No contexto de tal visão dos valores do trabalho humano, ou seja, de uma tal espiritualidade do trabalho, explica-se perfeitamente aquilo que no mesmo ponto da Constituição pastoral do Concílio se lê sobre o justo significado do progresso: «O homem vale mais por aquilo que é do que por aquilo que tem. Do mesmo modo tudo o que o homem faz para conseguir mais justiça, uma fraternidade mais difundida e uma ordem mais humana nas relações sociais, excede em valor os progressos técnicos. Com efeito, tais progressos podem proporcionar a base material para a promoção humana, mas, por si sós, de modo nenhum são capazes de a realizar».

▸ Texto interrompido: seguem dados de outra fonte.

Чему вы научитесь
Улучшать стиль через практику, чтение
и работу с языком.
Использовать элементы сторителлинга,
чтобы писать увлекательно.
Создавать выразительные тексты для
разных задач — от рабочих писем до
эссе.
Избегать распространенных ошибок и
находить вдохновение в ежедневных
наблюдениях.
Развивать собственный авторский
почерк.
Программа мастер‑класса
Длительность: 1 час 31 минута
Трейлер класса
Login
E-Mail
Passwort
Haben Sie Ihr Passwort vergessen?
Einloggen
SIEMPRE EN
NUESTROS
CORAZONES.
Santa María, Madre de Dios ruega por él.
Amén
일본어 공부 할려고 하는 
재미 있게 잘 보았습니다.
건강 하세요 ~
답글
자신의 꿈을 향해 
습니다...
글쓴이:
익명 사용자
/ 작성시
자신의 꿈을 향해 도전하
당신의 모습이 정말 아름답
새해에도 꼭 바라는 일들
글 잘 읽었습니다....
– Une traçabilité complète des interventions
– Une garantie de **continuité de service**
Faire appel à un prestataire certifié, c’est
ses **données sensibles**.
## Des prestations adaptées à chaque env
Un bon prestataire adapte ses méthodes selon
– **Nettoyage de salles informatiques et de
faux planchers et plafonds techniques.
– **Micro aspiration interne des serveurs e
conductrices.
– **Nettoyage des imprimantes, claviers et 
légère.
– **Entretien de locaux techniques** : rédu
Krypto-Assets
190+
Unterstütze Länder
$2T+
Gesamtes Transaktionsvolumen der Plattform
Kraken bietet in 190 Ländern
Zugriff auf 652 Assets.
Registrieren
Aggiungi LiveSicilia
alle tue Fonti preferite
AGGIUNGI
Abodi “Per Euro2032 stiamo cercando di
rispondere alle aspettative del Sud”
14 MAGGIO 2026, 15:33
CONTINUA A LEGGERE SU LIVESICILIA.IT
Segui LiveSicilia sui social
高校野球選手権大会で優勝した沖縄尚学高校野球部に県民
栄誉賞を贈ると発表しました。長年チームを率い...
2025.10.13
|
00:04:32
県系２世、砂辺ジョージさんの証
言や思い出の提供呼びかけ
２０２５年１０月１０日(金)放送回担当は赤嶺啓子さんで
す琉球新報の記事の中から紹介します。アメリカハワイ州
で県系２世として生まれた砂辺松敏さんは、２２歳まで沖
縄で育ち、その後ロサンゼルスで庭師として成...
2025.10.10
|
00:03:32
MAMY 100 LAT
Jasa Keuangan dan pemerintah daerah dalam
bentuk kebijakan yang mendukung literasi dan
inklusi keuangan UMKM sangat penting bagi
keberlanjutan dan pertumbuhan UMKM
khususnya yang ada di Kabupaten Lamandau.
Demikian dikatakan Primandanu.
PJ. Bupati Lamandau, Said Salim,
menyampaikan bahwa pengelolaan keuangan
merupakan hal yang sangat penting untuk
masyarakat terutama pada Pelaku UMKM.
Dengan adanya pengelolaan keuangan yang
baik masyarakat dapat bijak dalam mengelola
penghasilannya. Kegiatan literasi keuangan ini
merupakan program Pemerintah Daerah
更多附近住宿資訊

Esta doutrina sobre o problema do progresso e do desenvolvimento — tema tão dominante na mentalidade contemporânea — poderá ser entendida somente como fruto de uma espiritualidade do trabalho já provada, e somente sobre a base de uma tal espiritualidade é que ela pode ser realizada e posta em prática. Esta é a doutrina e ao mesmo tempo o programa que lançam as raízes no «evangelho do trabalho».